TRECHO SELECIONADO>
####################

No Estado federal ganha especial relevo a temática relativa à distribuição de competência entre os entes que o compõem pelo fato de serem autônomos, pois para que se possa falar, realmente, em autonomia é imperioso que as entidades tenham atribuições próprias e respondam por elas. A competência de que se cogita, neste capítulo, é o conjunto de atribuições de cada entidade integrante da federação.

Não se confunde com as atribuições das autoridades, isto é, não se busca conhecer e estabelecer mecanismos de repartição de competência entre as autoridades públicas, problema próprio de Direito Administrativo, mas sim entre a União, os Estados, o Distrito Federal e os municípios.

Sem efetiva técnica de repartição de competências, fatalmente haveria permanente conflito entre as entidades federadas, cada qual dispondo sobre a mesma matéria, quem sabe pelas maneiras mais diversas possíveis. Em 1891 Carlos Maximiliano assim se expressou sobre a importância da repartição de competência:

Para compreender bem o espírito da lei fundamental e applica-la com acerto, observe-se a benéfica philosophia de Jefferson a qual prefere que não seja feito pelo governo geral o que as autoridades locaes são competentes para realizar; nem por qualquer poder governamental o que os indivíduos por si proprios são capazes de conseguir.

####################

DADOS FORNECIDOS>
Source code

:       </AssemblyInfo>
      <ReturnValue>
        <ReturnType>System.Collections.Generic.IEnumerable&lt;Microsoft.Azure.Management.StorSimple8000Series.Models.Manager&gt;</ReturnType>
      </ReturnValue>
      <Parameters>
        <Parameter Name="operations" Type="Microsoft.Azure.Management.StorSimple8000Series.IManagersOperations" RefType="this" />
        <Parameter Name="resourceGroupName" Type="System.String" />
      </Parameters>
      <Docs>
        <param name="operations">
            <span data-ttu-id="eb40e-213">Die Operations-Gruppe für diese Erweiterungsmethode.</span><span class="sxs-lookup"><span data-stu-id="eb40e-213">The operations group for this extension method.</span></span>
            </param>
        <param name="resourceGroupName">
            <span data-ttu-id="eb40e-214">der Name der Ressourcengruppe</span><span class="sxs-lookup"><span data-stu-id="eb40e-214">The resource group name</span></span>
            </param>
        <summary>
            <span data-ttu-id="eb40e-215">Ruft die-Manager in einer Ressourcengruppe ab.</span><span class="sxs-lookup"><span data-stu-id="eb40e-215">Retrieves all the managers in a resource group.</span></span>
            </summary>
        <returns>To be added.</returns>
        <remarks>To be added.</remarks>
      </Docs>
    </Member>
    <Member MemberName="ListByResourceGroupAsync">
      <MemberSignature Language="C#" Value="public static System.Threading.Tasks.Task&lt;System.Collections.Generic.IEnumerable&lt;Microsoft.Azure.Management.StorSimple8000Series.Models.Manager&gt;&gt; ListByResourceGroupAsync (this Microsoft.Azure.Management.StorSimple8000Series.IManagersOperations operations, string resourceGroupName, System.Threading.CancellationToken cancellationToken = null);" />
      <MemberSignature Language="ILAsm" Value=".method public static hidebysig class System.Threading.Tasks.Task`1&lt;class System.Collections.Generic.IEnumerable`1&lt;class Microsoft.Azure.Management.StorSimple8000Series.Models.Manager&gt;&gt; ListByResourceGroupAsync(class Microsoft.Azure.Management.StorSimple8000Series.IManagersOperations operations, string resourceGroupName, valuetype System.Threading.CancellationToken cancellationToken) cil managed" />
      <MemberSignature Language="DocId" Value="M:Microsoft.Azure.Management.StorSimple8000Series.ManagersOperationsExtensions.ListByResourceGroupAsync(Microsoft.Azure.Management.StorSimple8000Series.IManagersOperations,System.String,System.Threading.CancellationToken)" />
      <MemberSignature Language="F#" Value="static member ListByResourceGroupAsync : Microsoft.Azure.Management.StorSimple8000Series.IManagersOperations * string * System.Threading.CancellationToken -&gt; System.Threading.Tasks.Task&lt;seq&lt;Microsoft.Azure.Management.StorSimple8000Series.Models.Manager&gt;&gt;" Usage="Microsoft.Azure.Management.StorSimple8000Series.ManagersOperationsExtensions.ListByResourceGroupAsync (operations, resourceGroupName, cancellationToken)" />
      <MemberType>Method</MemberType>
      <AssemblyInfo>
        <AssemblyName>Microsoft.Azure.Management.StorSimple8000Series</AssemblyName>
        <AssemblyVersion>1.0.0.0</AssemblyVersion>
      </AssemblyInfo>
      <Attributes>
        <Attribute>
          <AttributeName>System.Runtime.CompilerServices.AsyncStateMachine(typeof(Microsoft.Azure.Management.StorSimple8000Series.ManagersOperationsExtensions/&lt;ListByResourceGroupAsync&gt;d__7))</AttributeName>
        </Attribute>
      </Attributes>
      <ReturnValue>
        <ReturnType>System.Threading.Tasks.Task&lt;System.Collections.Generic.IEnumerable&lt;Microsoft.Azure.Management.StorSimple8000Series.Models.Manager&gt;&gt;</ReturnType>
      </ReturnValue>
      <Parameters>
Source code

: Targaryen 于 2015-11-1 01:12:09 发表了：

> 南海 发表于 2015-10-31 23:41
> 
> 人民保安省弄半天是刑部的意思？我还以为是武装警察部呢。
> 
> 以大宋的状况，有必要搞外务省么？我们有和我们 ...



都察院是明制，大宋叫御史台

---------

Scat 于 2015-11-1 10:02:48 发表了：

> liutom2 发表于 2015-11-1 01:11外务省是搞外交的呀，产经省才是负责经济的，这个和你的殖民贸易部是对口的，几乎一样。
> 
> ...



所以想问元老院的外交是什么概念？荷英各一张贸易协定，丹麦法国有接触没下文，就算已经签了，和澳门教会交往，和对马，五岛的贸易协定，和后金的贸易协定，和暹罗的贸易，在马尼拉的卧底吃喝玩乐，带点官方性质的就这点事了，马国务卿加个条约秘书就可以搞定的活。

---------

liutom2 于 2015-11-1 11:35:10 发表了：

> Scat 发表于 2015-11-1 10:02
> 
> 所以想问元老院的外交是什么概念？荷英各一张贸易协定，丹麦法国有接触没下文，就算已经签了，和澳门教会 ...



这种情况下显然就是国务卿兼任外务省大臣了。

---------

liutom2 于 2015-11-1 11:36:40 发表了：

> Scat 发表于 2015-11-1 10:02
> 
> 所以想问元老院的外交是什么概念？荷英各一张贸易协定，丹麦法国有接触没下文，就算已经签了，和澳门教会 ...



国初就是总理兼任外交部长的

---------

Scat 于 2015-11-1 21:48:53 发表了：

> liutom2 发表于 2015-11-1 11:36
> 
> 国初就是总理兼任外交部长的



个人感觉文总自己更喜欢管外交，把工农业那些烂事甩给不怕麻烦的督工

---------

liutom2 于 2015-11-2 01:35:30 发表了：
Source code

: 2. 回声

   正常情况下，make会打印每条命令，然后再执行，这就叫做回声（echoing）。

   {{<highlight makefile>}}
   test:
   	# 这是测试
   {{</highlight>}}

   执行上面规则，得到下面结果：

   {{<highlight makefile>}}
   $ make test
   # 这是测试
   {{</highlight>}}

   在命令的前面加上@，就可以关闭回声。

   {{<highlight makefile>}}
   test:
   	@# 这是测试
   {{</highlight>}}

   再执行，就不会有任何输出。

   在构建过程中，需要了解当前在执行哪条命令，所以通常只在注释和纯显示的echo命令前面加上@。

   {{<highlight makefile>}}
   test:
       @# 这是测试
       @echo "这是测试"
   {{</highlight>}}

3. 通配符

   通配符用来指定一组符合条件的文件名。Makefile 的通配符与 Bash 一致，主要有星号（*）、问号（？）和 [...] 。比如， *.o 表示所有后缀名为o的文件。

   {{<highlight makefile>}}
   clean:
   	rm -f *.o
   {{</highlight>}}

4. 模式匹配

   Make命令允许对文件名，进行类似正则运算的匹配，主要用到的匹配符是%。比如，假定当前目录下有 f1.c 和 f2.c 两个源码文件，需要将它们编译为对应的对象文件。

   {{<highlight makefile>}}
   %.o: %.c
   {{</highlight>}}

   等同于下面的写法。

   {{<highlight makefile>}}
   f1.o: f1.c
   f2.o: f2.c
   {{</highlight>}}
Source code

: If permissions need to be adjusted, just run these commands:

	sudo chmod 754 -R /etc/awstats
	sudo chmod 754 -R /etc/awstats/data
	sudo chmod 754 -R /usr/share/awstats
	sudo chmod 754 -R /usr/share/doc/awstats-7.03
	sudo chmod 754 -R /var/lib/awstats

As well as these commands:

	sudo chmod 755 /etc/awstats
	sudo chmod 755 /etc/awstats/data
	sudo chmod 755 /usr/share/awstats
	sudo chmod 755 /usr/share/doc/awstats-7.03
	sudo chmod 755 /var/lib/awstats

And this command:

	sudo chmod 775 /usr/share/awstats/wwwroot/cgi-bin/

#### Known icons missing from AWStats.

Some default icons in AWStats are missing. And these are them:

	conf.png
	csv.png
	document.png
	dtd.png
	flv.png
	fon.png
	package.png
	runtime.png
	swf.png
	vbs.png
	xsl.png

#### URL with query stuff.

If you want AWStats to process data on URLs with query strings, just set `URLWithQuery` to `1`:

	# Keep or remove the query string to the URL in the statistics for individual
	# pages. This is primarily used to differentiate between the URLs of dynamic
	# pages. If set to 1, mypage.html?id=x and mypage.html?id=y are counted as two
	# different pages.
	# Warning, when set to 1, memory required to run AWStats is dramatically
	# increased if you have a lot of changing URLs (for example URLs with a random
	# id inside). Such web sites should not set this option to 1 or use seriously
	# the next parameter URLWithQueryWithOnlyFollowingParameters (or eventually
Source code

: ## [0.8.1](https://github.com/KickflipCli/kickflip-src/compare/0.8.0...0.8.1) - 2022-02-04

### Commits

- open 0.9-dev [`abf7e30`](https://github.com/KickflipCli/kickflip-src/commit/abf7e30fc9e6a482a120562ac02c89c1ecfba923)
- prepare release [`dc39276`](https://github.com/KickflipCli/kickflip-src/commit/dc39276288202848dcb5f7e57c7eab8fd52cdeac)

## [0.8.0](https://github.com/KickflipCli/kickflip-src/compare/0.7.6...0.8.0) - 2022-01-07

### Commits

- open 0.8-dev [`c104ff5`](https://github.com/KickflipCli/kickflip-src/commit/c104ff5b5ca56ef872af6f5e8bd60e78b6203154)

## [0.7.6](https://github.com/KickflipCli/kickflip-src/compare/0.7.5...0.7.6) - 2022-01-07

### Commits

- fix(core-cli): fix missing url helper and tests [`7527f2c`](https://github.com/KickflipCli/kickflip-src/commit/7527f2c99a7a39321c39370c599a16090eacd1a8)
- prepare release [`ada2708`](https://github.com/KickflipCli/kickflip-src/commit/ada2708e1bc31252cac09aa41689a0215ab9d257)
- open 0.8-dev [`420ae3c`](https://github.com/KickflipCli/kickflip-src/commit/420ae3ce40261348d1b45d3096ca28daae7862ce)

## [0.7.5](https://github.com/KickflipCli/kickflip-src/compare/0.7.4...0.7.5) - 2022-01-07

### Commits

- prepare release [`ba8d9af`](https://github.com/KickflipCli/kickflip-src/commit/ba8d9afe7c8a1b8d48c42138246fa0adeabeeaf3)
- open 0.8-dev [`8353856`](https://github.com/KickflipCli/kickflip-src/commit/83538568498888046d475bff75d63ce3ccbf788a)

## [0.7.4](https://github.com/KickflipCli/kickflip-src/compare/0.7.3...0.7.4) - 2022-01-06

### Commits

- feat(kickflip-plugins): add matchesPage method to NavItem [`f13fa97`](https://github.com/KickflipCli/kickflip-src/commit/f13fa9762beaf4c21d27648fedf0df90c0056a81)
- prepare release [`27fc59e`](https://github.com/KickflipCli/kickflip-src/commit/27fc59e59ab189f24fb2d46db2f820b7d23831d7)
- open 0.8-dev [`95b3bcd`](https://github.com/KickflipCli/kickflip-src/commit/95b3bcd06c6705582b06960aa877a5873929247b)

####################

INSTRUÇÕES DO EXERCÍCIO>
**1)** Responda com base no trecho:
(a) A repartição de competência entre as autoridades públicas é problema próprio de qual ramo do Direito?
(b) Em que ano Carlos Maximiliano se expressou sobre a importância da repartição de competência?
(c) De quem é a "benéfica philosophia" citada?
**2)** Transcreva literalmente a parte do trecho que começa com as palavras que contêm "Não se confunde" e termina com "e os municípios.".

GABARITO>
**1)**
(a) Direito Administrativo.
(b) 1891.
(c) De Jefferson.

**2)**
Não se confunde com as atribuições das autoridades, isto é, não se busca conhecer e estabelecer mecanismos de repartição de competência entre as autoridades públicas, problema próprio de Direito Administrativo, mas sim entre a União, os Estados, o Distrito Federal e os municípios.